Is the following singleton implementation data-race free?
static std::atomic<Tp *> m_instance;
...
static Tp &
instance()
{
if (!m_instance.load(std::memory_order_relaxed))
{
std::lock_guard<std::mutex> lock(m_mutex);
if (!m_instance.load(std::memory_order_acquire))
{
Tp * i = new Tp;
m_instance.store(i, std::memory_order_release);
}
}
return * m_instance.load(std::memory_order_relaxed);
}
Is the std::memory_model_acquire of the load operation superfluous? Is it possible to further relax both load and store operations by switching them to std::memory_order_relaxed? In that case, is the acquire/release semantic of std::mutex enough to guarantee its correctness, or a further std::atomic_thread_fence(std::memory_order_release) is also required to ensure that the writes to memory of the constructor happen before the relaxed store? Yet, is the use of fence equivalent to have the store with memory_order_release?

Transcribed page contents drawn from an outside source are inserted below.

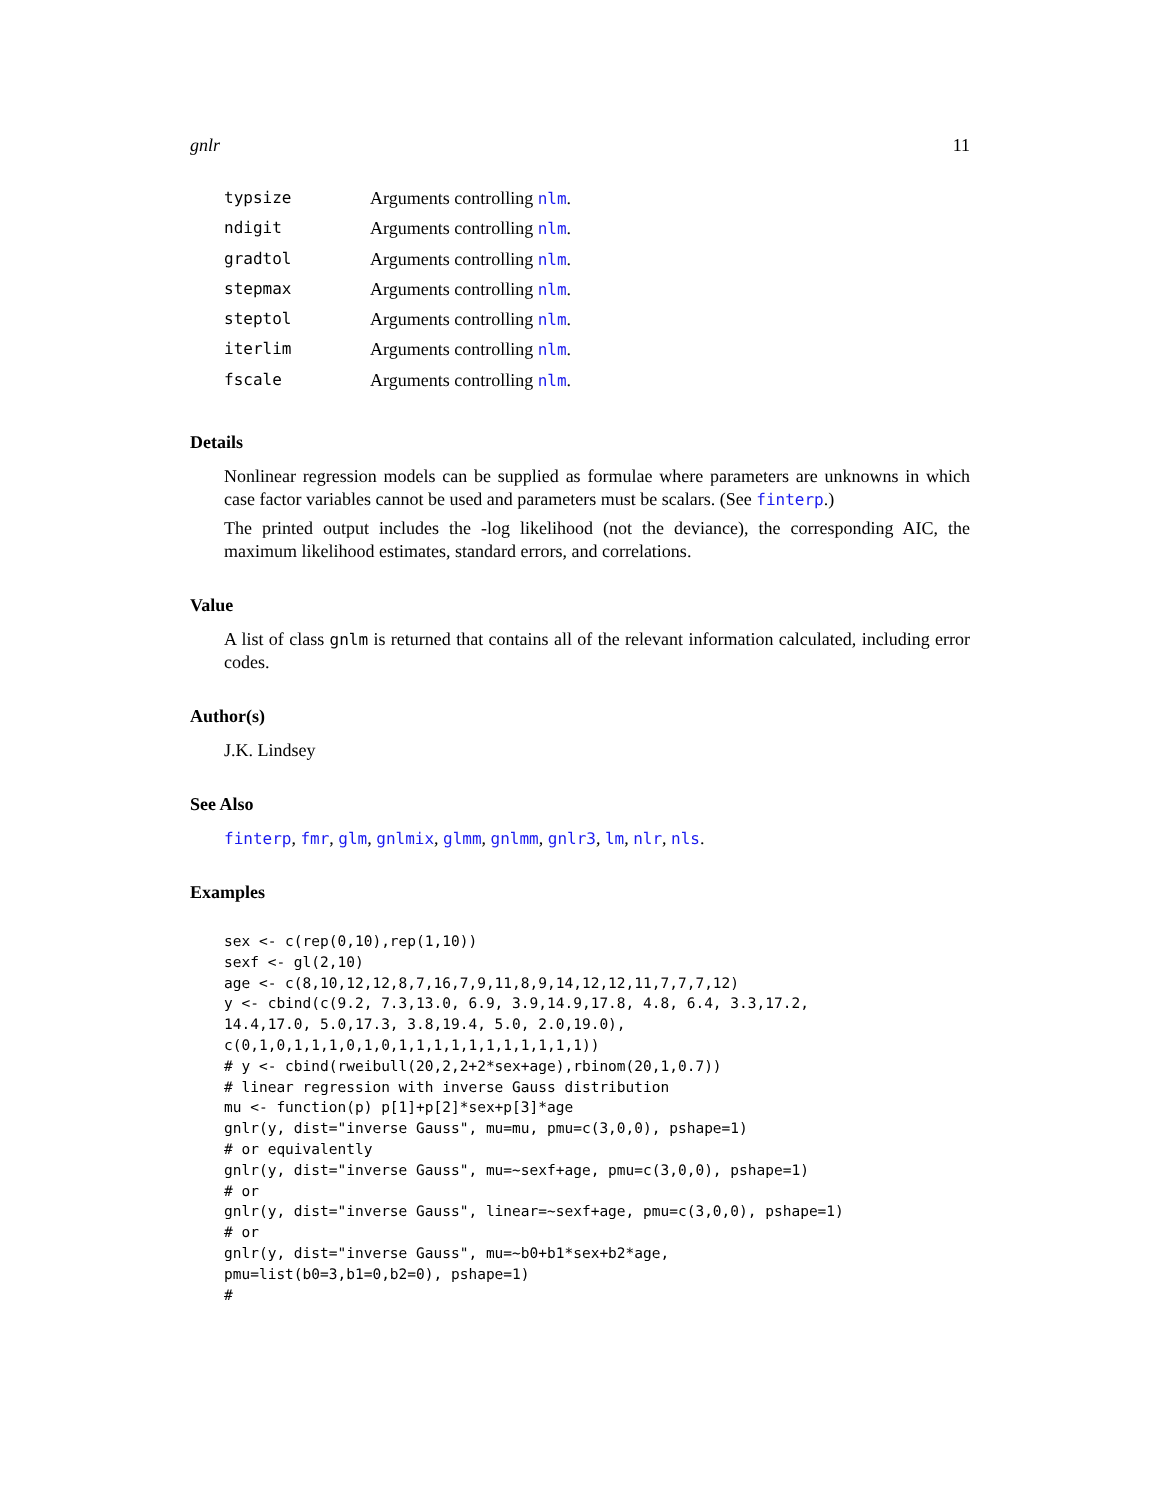gnlr 11
typsize Arguments controlling nlm.
ndigit Arguments controlling nlm.
gradtol Arguments controlling nlm.
stepmax Arguments controlling nlm.
steptol Arguments controlling nlm.
iterlim Arguments controlling nlm.
fscale Arguments controlling nlm.
Details
Nonlinear regression models can be supplied as formulae where parameters are unknowns in which case factor variables cannot be used and parameters must be scalars. (See finterp.)
The printed output includes the -log likelihood (not the deviance), the corresponding AIC, the maximum likelihood estimates, standard errors, and correlations.
Value
A list of class gnlm is returned that contains all of the relevant information calculated, including error codes.
Author(s)
J.K. Lindsey
See Also
finterp, fmr, glm, gnlmix, glmm, gnlmm, gnlr3, lm, nlr, nls.
Examples
sex <- c(rep(0,10),rep(1,10))
sexf <- gl(2,10)
age <- c(8,10,12,12,8,7,16,7,9,11,8,9,14,12,12,11,7,7,7,12)
y <- cbind(c(9.2, 7.3,13.0, 6.9, 3.9,14.9,17.8, 4.8, 6.4, 3.3,17.2,
14.4,17.0, 5.0,17.3, 3.8,19.4, 5.0, 2.0,19.0),
c(0,1,0,1,1,1,0,1,0,1,1,1,1,1,1,1,1,1,1,1))
# y <- cbind(rweibull(20,2,2+2*sex+age),rbinom(20,1,0.7))
# linear regression with inverse Gauss distribution
mu <- function(p) p[1]+p[2]*sex+p[3]*age
gnlr(y, dist="inverse Gauss", mu=mu, pmu=c(3,0,0), pshape=1)
# or equivalently
gnlr(y, dist="inverse Gauss", mu=~sexf+age, pmu=c(3,0,0), pshape=1)
# or
gnlr(y, dist="inverse Gauss", linear=~sexf+age, pmu=c(3,0,0), pshape=1)
# or
gnlr(y, dist="inverse Gauss", mu=~b0+b1*sex+b2*age,
pmu=list(b0=3,b1=0,b2=0), pshape=1)
#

EDIT: Thanks to the answer of John, I came up with the following implementation that should be data-race free. Even though the inner load could be non-atomic at all, I decided to leave a relaxed load in that it does not affect the performance. In comparison to always have an outer load with the acquire memory order, the thread_local machinery improves the performance of accessing the instance of about an order of magnitude.
static Tp &
instance()
{
static thread_local Tp *instance;
if (!instance &&
!(instance = m_instance.load(std::memory_order_acquire)))
{
std::lock_guard<std::mutex> lock(m_mutex);
if (!(instance = m_instance.load(std::memory_order_relaxed)))
{
instance = new Tp;
m_instance.store(instance, std::memory_order_release);
}
}
return *instance;
}
That implementation is not race-free. The atomic store of the singleton, while it uses release semantics, will only synchronize with the matching acquire operation—that is, the load operation that is already guarded by the mutex.

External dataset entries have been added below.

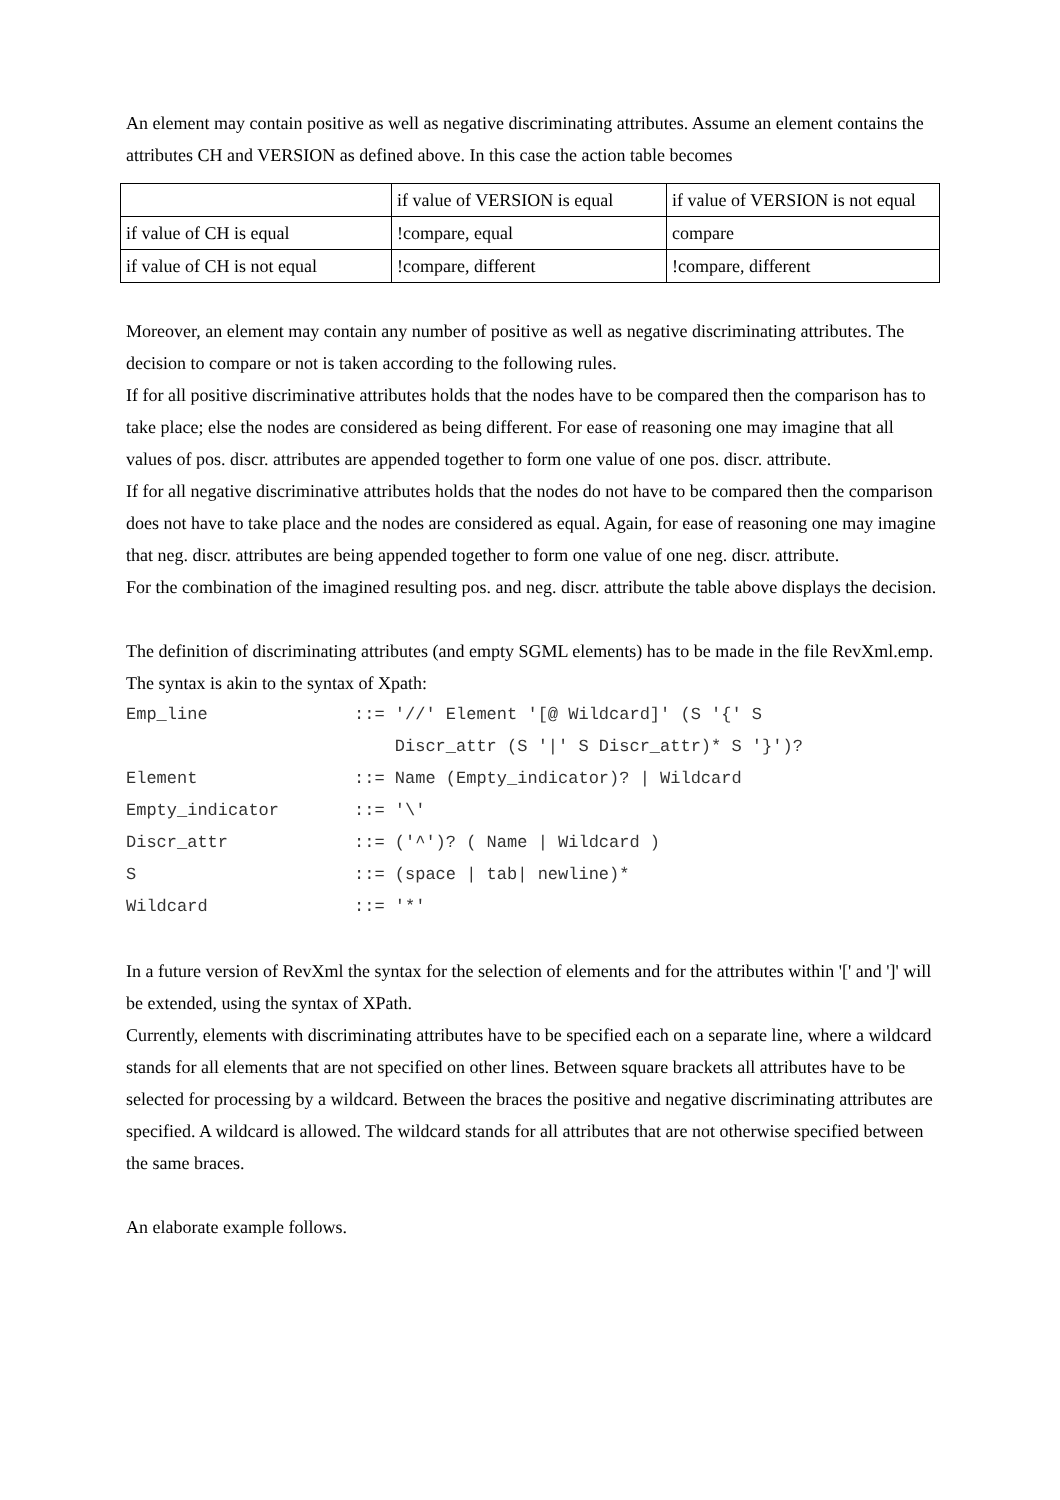An element may contain positive as well as negative discriminating attributes. Assume an element contains the attributes CH and VERSION as defined above. In this case the action table becomes
| | if value of VERSION is equal | if value of VERSION is not equal |
| if value of CH is equal | !compare, equal | compare |
| if value of CH is not equal | !compare, different | !compare, different |
Moreover, an element may contain any number of positive as well as negative discriminating attributes. The decision to compare or not is taken according to the following rules.
If for all positive discriminative attributes holds that the nodes have to be compared then the comparison has to take place; else the nodes are considered as being different. For ease of reasoning one may imagine that all values of pos. discr. attributes are appended together to form one value of one pos. discr. attribute.
If for all negative discriminative attributes holds that the nodes do not have to be compared then the comparison does not have to take place and the nodes are considered as equal. Again, for ease of reasoning one may imagine that neg. discr. attributes are being appended together to form one value of one neg. discr. attribute.
For the combination of the imagined resulting pos. and neg. discr. attribute the table above displays the decision.
The definition of discriminating attributes (and empty SGML elements) has to be made in the file RevXml.emp. The syntax is akin to the syntax of Xpath:
Emp_line::= '//' Element '[@ Wildcard]' (S '{' S
Discr_attr (S '|' S Discr_attr)* S '}')?
Element::= Name (Empty_indicator)? | Wildcard
Empty_indicator::= '\'
Discr_attr::= ('^')? ( Name | Wildcard )
S::= (space | tab| newline)*
Wildcard::= '*'
In a future version of RevXml the syntax for the selection of elements and for the attributes within '[' and ']' will be extended, using the syntax of XPath.
Currently, elements with discriminating attributes have to be specified each on a separate line, where a wildcard stands for all elements that are not specified on other lines. Between square brackets all attributes have to be selected for processing by a wildcard. Between the braces the positive and negative discriminating attributes are specified. A wildcard is allowed. The wildcard stands for all attributes that are not otherwise specified between the same braces.
An elaborate example follows.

It’s possible that the outer relaxed load would read a non-null pointer before the locking thread finished initializing the singleton.

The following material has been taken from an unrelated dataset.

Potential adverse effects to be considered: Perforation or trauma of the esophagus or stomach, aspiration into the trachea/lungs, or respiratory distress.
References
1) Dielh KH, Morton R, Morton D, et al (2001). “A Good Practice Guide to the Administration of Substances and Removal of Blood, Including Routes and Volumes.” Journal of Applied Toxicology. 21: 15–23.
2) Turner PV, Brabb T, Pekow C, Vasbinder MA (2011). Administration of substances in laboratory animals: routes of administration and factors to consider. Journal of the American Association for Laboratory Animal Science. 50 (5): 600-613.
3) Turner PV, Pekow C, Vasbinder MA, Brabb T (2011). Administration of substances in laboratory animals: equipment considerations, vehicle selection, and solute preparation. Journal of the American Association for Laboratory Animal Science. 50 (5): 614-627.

The acquire that is guarded by the lock, on the other hand, is redundant. It will synchronize with any store with release semantics on another thread, but at that point (thanks to the mutex) the only thread that can possibly store is the current thread. That load doesn’t even need to be atomic—no stores can happen from another thread.
See Anthony Williams’ series on C++0x multithreading.